The NSE derivative segment witnessed a fat-finger trade on Thursday as a large quantity of Nifty 50 options contracts with strike price 14,500 (June 2, 2022 expiry) got executed at Rs 0.15 per unit.
A fat finger trade is the one which is triggered due to a human error or press of a wrong key when using a computer to input data.
Often such trades result in huge losses for one party and windfall gains for the other. In this instance, market players said the trader who sold the Nifty contracts at Rs 0.15 could have incurred losses of Rs 200 crore.
The Nifty 50 index on Thursday closed at 16,628. As a result, the Nifty 14,500 strike option contract was in-the-money by over Rs 2,100. The contract was last traded at Rs 2,130.5, up 5 per cent over previous day’s close. It hit a high of Rs 2,139.85 and a low of Rs 0.15, exchange data showed.

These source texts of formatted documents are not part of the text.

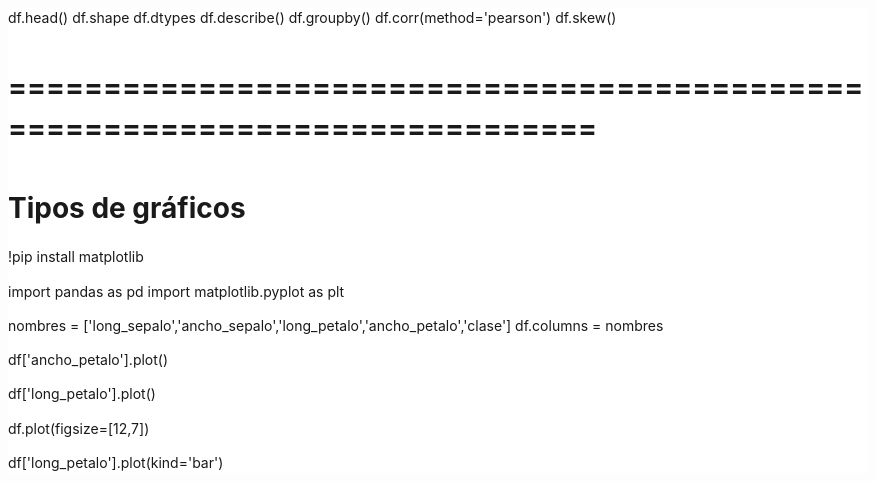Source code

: df.head()
df.shape
df.dtypes
df.describe()
df.groupby()
df.corr(method='pearson')
df.skew()

# ============================================================================
# Tipos de gráficos
!pip install matplotlib

import pandas as pd
import matplotlib.pyplot as plt

nombres = ['long_sepalo','ancho_sepalo','long_petalo','ancho_petalo','clase']
df.columns = nombres

df['ancho_petalo'].plot()

df['long_petalo'].plot()

df.plot(figsize=[12,7])

df['long_petalo'].plot(kind='bar')
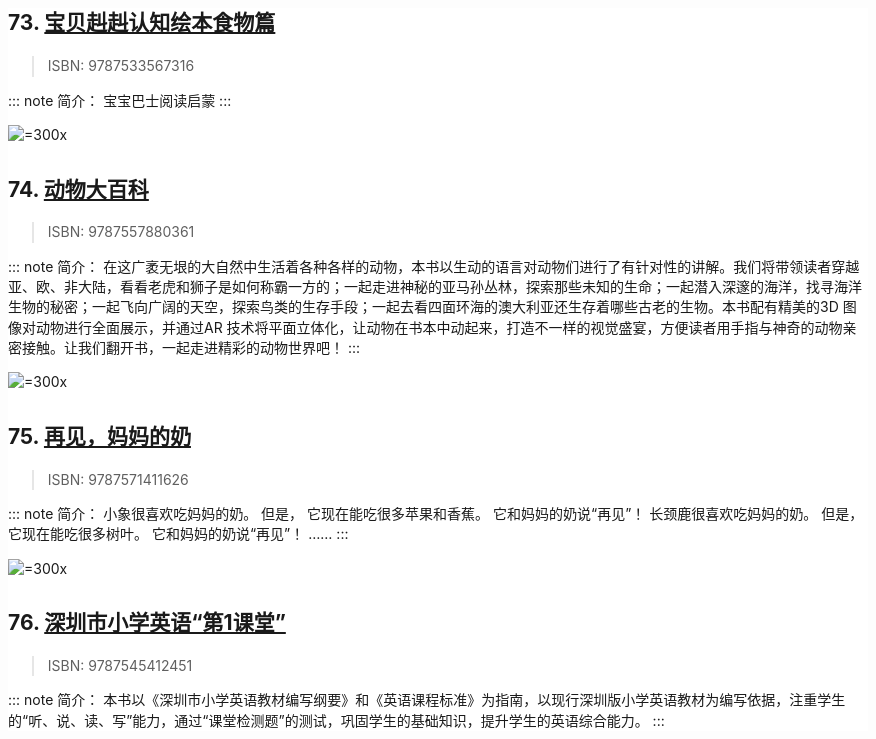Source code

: 
## 73. [宝贝赳赳认知绘本食物篇](https://book.douban.com/subject/36422312/) 

> ISBN: 9787533567316

::: note 简介：
宝宝巴士阅读启蒙
:::

![=300x](https://img1.doubanio.com/lpic/s34544987.jpg)


## 74. [动物大百科](https://book.douban.com/subject/36808890/) 

> ISBN: 9787557880361

::: note 简介：
在这广袤无垠的大自然中生活着各种各样的动物，本书以生动的语言对动物们进行了有针对性的讲解。我们将带领读者穿越亚、欧、非大陆，看看老虎和狮子是如何称霸一方的；一起走进神秘的亚马孙丛林，探索那些未知的生命；一起潜入深邃的海洋，找寻海洋生物的秘密；一起飞向广阔的天空，探索鸟类的生存手段；一起去看四面环海的澳大利亚还生存着哪些古老的生物。本书配有精美的3D 图像对动物进行全面展示，并通过AR 技术将平面立体化，让动物在书本中动起来，打造不一样的视觉盛宴，方便读者用手指与神奇的动物亲密接触。让我们翻开书，一起走进精彩的动物世界吧！
:::

![=300x](http://static.tanshuapi.com/isbn/202229/1658397726e640af.jpg)


## 75. [再见，妈妈的奶](https://book.douban.com/subject/35272777/) 

> ISBN: 9787571411626

::: note 简介：
小象很喜欢吃妈妈的奶。
但是，
它现在能吃很多苹果和香蕉。
它和妈妈的奶说“再见”！
长颈鹿很喜欢吃妈妈的奶。
但是，
它现在能吃很多树叶。
它和妈妈的奶说“再见”！
……
:::

![=300x](https://img1.doubanio.com/lpic/s33771273.jpg)


## 76. [深圳市小学英语“第1课堂”](http://api.tanshuapi.com/api/isbn/v1/index?key=c32d2275b3d5acc706165637ddb33235&isbn=9787545412451) 

> ISBN: 9787545412451

::: note 简介：
本书以《深圳市小学英语教材编写纲要》和《英语课程标准》为指南，以现行深圳版小学英语教材为编写依据，注重学生的“听、说、读、写”能力，通过“课堂检测题”的测试，巩固学生的基础知识，提升学生的英语综合能力。
:::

Market players said the 1.25 million units got traded at Rs 0.15. They said this could be due to punching error where the trader sold 14,500 call options instead of 16,500 call options.
It remains to be seen how the exchange system or its circuit filters allowed such a trade to get executed and whether NSE would annul the trades. Sources said the exchange was in the process of ascertaining the parties involved in the trade.
NSE didn't respond to a query immediately.